The picture shows what commercial navigation data was for the village Belprahon roughly in the year 2000, everybody starts small as you see. With the data gathered on Saturday the valley looks like this

 

Most of the remaining red is due to roads not being signposted or not having names in the first place, not to forget that the house numbers seemed to be really small on average making them extremely difficult to read. The result is not perfect,  but a lot better than before and the village of Belprahon now looks like this in OSM

 

Again thanks to everybody that participated!

 

 

 

Another bing Imagery Update

bing has updated its coverage of Switzerland for the 2nd time this year over the last days, leaving just three larger areas uncovered with high resolution imagery.

Areas that now have coverage all of Graubünden (including the Engadina), substantial parts of the Ticino and Valais plus small additions in the canton Berne. For a number of Swiss tourists resorts the additions will over time result in substantially better coverage by OpenStreetMap and this will be a boon for their guests.

Skiing Vacation, Street Names and all that

Since the beginning of November 2012 I have been running statistics on how OSM data compares to “official” sources. The results can be seen qa.poole.ch/ch-roads/  a wiki page with some more information is available here.

The official numbers as of December 2012 contain 108’271 road names, 2’684 named nodes, 27’339 areas and a total of 52’211 of objects that were not classified by the muncipality collecting the data. Overall this amounts to 190’000 named features.

The Swiss OSM extract as of January the 10th 2013 contained 115’940 named streets, 5’053 areas and  9’674 nodes tagged with “place” and a name.
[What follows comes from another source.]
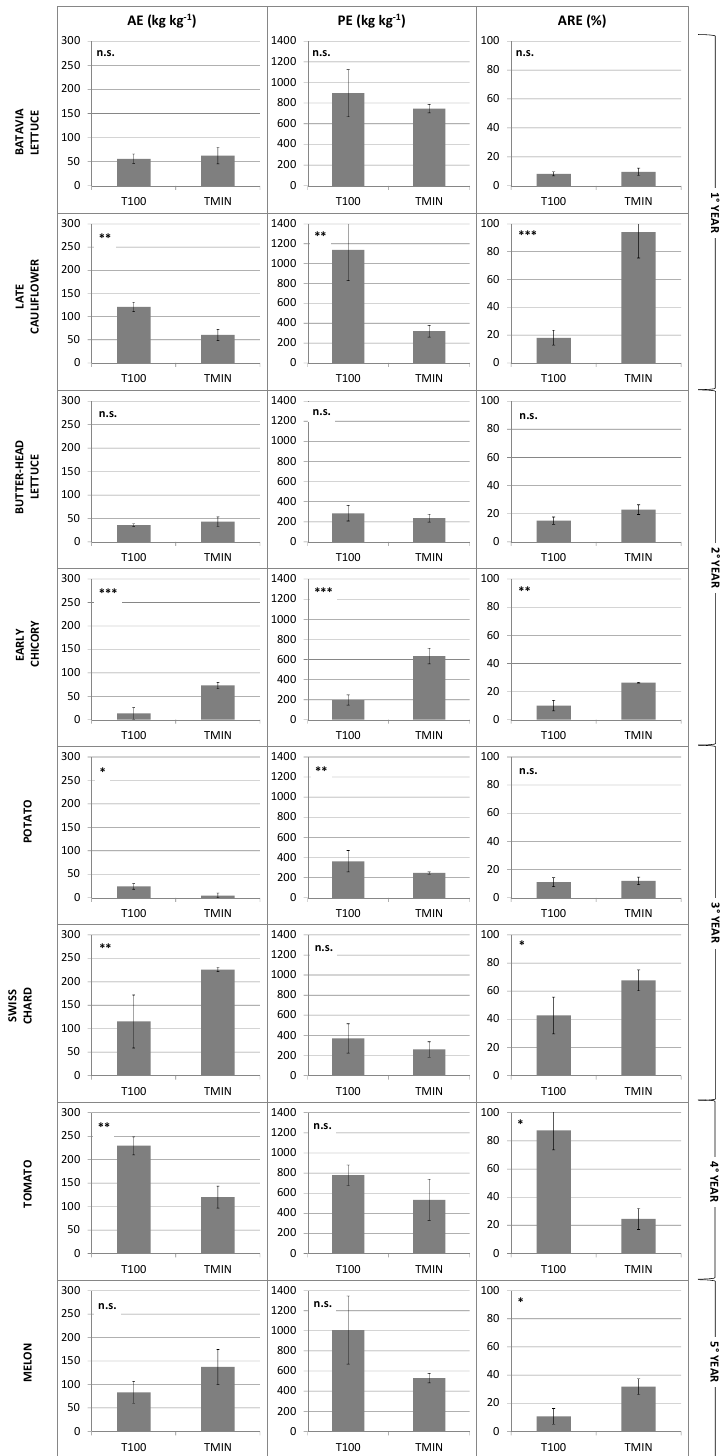
Figure 5. Nitrogen use efficiency indexes within the S1 crop succession. (AE: Agronomic efficiency; PE: Physiological efficiency; ARE: Apparent recovery efficiency). n.s.: Not significant; *: Significant p < 0.05; **: Significant p < 0.01; *** significant p < 0.001. T100: 100% N through DADRs; TMIN: Mineral control.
The comparision just on a number base looks quite good, however actual matches are only 84’162  in total as of today, which is less than 50%. Just considering the streets we find 67’125 matches which is  61%.

The good news is that in the roughly 10 weeks the statistics have been running, we increased  the street matches by 3’556 and the total by 5’783. This indicates that we should have all roads covered in latest two years. I actually suspect that the coverage increase will be far larger in the summer months and that we will be able to acheive very good coverage far earlier.

Achieving rapid progress on non-road objects is however going to be difficult. Most of these are not sign posted and publicly available information for verification or a possible import seems to be limited to a proprietary dataset owned by the Swiss Post and the GWR address data. Both can be purchased at considerable expense, the later however has very restrictive usage terms. Essentially Swiss Topo has been granted a monopoly on all non-internal use. It is strange that in the age of the OpenData movement that this would still be possible (the legislation is quite recent), but I suspect that it will be very hard to change.

A good example of the difficulties is the small mountain village Ftan where we customarily spend our annual skiing vacation.

Essentially none of the roads have road signs, nor do they actually have names. The full addresses use a “quarter” name in place of a street name. As can be seen from the list produced by my statistics (original file: http://qa.poole.ch/ch-roads/ftan-20130119.html current version: http://qa.poole.ch/ch-roads/GR/3761.html switch to the Mapquest Open map on the OSM site to see what was actually added) nearly all the missing features are not roads, that dosen’t stop Google showing street names (google maps) where there aren’t any.

Surveying such data is going to take time, it implies using local knowledge and other clues available on the ground. It will be interesting to see how much can be gathered in the week I will be on site and how we progress with the multitude of similar settlements over the next months.